DOCUMENT EXCERPT:
########

On some RDBMSes (IBM db2, MSSQL) the form
.B "?+?"
is known to work as well.
Carefully check the documentation of your RDBMS or stay with the examples
for supported ones.
This is \fIexperimental\fP and may change in future releases.

.TP
.B aliasing_keyword <string>
Define the aliasing keyword.  Some RDBMSes use the word "\fIAS\fP"
(the default), others don't use any.

.TP
.B aliasing_quote <string>
Define the quoting char of the aliasing keyword.  Some RDBMSes 
don't require any (the default), others may require single 
or double quotes.

.TP
.B has_ldapinfo_dn_ru { NO | yes }
Explicitly inform the backend whether the dn_ru column
(DN in reverse uppercased form) is present in table \fIldap_entries\fP.
Overrides automatic check (this is required, for instance,
by PostgreSQL/unixODBC).
This is \fIexperimental\fP and may change in future releases.

.TP
.B fail_if_no_mapping { NO | yes }
When set to
.B yes
it forces \fIattribute\fP write operations to fail if no appropriate
mapping between LDAP attributes and SQL data is available.
The default behavior is to ignore those changes that cannot be mapped.
It has no impact on objectClass mapping, i.e. if the
.I structuralObjectClass
of an entry cannot be mapped to SQL by looking up its name 
in ldap_oc_mappings, an 
.I add
operation will fail regardless of the
.B fail_if_no_mapping
switch; see section "METAINFORMATION USED" for details.

########

SUPPLIED ENTRIES:
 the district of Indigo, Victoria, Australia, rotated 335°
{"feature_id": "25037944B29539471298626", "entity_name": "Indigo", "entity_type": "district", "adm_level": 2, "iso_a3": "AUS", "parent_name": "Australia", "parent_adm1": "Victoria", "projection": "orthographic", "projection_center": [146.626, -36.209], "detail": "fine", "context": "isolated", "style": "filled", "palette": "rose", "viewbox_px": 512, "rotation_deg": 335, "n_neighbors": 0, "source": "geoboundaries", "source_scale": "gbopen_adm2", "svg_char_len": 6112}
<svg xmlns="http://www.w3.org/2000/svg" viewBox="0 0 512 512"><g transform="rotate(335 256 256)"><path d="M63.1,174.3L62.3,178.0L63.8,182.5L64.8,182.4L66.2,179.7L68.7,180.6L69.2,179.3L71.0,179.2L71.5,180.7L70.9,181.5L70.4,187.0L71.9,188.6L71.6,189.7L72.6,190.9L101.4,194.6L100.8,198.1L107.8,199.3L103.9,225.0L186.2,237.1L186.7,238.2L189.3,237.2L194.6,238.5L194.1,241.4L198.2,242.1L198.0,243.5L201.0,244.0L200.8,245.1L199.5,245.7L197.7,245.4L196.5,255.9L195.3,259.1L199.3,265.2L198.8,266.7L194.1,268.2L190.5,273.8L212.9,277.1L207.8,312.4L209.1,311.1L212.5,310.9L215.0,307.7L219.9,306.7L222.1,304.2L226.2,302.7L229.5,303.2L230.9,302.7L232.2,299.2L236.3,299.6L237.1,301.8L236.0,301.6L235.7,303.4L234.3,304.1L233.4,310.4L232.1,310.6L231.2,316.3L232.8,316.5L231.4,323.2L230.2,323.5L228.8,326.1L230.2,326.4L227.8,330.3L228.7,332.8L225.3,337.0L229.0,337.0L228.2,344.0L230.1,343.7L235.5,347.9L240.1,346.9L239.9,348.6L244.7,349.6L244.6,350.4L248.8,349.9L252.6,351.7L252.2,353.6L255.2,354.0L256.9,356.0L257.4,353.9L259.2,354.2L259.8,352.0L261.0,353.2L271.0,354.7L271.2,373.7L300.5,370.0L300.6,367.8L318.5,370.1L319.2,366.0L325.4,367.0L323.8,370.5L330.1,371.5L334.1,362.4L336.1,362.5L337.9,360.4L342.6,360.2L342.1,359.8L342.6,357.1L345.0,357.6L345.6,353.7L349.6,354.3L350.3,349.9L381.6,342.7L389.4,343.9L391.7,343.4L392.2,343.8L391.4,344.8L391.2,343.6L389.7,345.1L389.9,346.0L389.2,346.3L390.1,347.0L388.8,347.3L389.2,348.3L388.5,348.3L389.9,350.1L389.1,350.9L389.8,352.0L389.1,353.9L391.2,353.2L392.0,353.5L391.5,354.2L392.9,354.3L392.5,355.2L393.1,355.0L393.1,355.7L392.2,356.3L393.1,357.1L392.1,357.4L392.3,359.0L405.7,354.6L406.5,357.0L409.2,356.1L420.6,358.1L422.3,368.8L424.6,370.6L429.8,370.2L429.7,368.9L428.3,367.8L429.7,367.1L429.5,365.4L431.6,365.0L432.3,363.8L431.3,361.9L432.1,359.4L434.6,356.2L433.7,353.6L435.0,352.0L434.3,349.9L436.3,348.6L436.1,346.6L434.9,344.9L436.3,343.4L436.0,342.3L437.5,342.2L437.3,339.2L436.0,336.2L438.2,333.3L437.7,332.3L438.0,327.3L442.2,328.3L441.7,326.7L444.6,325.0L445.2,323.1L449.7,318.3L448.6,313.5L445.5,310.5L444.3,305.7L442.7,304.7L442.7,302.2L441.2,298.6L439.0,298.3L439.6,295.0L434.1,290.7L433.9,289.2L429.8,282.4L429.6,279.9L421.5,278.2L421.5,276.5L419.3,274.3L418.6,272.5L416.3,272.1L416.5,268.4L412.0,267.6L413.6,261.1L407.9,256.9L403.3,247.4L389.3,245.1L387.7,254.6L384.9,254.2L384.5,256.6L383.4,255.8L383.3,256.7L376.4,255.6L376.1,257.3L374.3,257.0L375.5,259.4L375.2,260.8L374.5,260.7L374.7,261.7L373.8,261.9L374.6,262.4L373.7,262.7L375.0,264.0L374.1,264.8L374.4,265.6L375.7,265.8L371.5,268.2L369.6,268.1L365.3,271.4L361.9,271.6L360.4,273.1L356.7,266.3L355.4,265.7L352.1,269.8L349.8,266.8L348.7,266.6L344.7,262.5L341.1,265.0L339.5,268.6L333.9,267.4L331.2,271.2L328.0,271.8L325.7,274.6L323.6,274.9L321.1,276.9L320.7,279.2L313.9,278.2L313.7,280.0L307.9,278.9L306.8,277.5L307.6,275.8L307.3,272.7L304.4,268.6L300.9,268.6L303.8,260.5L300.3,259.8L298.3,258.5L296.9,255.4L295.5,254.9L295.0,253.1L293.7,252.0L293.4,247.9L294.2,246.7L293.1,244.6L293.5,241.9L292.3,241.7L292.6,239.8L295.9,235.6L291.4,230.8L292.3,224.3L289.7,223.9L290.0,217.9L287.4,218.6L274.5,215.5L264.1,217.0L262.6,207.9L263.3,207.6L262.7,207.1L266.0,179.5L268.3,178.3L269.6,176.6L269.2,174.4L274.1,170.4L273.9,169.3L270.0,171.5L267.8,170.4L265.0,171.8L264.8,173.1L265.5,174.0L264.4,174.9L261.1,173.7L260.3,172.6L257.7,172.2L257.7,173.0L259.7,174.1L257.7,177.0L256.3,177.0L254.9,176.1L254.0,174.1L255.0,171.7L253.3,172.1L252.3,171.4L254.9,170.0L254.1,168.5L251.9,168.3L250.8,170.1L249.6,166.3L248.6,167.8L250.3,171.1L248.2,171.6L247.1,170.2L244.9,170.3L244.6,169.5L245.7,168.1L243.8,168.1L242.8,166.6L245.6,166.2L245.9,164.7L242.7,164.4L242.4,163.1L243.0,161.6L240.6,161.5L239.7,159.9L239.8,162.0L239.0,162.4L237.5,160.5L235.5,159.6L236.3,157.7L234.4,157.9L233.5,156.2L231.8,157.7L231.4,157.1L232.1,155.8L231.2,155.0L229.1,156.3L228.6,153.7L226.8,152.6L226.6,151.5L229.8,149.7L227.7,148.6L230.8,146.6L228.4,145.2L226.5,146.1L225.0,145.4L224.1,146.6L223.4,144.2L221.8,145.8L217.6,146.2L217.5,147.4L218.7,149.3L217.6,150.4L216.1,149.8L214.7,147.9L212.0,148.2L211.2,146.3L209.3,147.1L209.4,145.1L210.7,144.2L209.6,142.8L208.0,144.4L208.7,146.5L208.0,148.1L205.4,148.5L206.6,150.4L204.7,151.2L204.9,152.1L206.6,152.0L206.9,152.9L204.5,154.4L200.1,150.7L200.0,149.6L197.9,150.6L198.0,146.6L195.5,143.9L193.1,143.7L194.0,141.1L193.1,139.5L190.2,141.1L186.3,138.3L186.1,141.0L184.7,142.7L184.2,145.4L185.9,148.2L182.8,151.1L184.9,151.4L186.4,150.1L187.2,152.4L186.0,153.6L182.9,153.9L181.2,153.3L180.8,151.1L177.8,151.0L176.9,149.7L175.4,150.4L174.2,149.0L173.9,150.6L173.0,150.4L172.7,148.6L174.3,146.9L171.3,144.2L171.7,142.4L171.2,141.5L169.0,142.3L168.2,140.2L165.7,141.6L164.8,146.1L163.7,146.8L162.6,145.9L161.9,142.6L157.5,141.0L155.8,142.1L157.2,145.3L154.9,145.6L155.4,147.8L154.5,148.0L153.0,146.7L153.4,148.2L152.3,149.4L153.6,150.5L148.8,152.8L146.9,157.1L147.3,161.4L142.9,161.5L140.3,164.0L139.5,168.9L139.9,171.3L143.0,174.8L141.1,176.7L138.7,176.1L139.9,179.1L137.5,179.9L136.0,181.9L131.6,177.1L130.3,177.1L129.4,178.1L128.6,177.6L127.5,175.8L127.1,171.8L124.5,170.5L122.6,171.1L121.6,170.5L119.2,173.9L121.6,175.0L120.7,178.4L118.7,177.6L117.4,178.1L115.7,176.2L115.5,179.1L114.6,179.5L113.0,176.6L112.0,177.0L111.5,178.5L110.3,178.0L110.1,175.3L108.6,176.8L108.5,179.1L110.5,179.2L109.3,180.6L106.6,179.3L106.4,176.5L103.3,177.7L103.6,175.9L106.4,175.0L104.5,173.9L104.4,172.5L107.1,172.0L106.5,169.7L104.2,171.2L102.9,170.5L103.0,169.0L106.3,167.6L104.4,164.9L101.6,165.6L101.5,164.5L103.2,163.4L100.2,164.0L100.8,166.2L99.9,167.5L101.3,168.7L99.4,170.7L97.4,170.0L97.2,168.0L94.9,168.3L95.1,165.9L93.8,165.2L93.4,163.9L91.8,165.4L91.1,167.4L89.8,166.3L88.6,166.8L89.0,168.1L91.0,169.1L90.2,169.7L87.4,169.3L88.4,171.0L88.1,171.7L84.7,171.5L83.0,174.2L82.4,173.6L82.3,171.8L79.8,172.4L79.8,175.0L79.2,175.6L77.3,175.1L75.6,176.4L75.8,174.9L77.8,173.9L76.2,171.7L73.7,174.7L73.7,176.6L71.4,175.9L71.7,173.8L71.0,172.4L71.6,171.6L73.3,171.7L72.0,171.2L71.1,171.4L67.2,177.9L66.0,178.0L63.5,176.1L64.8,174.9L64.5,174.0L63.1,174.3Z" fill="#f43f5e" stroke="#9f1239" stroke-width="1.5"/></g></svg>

########

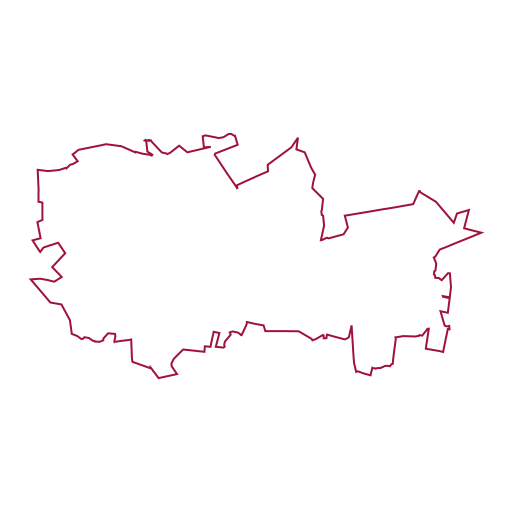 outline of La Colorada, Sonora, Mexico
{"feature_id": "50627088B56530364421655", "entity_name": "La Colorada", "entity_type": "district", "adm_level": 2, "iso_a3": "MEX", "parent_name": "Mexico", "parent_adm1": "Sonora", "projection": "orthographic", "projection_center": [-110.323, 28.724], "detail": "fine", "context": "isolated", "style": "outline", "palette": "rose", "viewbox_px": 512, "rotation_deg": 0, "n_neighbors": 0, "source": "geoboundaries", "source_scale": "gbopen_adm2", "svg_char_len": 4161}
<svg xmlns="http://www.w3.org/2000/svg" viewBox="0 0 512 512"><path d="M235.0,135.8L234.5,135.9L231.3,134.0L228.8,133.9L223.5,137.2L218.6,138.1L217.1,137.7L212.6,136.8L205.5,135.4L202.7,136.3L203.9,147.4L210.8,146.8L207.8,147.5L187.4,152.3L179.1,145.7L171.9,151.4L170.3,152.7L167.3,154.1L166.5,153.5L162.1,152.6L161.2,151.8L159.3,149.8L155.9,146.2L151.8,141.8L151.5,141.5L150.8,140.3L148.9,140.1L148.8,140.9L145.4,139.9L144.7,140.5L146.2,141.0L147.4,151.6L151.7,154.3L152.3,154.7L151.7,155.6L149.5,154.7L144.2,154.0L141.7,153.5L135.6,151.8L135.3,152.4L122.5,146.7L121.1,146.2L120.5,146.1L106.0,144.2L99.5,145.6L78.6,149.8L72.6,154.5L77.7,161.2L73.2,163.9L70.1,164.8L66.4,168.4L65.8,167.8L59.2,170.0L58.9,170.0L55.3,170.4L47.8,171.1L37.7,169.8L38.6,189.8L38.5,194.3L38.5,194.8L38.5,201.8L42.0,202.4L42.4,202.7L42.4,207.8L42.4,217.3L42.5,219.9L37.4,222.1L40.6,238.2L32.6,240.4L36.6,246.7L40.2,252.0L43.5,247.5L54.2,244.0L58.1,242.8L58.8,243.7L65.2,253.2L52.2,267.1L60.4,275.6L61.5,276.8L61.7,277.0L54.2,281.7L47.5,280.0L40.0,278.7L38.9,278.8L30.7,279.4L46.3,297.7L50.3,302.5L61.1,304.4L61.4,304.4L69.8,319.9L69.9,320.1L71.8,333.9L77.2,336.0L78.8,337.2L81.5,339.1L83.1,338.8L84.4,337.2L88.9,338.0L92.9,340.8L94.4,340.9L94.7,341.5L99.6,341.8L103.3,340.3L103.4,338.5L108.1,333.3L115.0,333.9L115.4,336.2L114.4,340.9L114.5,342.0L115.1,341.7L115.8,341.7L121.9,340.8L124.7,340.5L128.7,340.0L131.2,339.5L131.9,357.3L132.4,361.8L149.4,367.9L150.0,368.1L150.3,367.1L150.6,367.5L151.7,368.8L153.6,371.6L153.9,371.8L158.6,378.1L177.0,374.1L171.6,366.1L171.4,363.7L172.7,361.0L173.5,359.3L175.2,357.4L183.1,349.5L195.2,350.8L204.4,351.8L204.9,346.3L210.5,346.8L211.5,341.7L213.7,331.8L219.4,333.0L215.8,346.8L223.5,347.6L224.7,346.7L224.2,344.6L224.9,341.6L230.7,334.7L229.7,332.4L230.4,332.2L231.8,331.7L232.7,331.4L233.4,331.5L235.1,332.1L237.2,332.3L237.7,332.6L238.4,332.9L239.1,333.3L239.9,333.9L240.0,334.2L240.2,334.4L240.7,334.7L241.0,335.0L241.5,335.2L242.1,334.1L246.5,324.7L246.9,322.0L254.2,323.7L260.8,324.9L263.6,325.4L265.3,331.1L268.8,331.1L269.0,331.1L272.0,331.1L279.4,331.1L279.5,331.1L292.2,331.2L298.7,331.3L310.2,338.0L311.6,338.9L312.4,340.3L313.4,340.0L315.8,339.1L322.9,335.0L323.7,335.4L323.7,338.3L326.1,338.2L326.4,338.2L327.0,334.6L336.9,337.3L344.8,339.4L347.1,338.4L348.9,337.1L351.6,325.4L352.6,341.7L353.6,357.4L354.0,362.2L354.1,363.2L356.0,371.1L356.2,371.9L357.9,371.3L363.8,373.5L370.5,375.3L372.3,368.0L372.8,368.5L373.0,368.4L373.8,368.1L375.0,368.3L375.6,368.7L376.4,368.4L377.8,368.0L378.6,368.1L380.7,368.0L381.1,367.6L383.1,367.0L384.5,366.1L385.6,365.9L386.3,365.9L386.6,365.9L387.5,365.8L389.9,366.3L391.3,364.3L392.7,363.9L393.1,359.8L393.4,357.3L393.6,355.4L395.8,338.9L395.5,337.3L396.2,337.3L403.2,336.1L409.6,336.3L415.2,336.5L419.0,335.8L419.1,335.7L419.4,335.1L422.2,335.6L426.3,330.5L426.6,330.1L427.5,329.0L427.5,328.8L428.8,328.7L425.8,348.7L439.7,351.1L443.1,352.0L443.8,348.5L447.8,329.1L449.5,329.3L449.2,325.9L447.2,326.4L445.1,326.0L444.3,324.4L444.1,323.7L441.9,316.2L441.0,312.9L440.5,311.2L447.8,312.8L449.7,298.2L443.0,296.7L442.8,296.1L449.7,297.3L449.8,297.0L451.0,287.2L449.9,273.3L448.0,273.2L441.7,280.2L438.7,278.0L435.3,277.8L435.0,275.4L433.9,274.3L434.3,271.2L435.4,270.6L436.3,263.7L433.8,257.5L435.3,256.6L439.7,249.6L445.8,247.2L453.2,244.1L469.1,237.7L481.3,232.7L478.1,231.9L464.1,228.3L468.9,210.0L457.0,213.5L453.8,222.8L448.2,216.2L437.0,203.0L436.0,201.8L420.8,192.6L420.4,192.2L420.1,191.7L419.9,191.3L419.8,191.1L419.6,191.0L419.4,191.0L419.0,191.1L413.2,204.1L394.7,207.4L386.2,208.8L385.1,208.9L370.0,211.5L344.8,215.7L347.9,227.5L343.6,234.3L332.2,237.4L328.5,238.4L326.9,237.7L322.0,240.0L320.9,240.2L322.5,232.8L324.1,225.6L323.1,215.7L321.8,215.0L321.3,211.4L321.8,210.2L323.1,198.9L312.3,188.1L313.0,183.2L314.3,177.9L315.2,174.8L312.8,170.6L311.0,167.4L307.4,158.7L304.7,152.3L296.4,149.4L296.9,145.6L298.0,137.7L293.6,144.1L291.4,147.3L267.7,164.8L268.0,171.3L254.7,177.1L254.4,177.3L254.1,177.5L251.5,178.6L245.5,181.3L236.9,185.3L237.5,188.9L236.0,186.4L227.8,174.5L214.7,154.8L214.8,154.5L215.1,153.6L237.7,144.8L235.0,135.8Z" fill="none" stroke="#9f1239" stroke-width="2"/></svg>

########

WHAT IS ASKED:
1/ Name each configuration directive that the excerpt on SQL backend options defines.
2/ Write out the excerpt on SQL backend options word for word, from "Overrides automatic check" up to and including "data is available.".

FULL SOLUTIONS:
1/
aliasing_keyword
aliasing_quote
has_ldapinfo_dn_ru
fail_if_no_mapping

2/
Overrides automatic check (this is required, for instance,
by PostgreSQL/unixODBC).
This is \fIexperimental\fP and may change in future releases.

.TP
.B fail_if_no_mapping { NO | yes }
When set to
.B yes
it forces \fIattribute\fP write operations to fail if no appropriate
mapping between LDAP attributes and SQL data is available.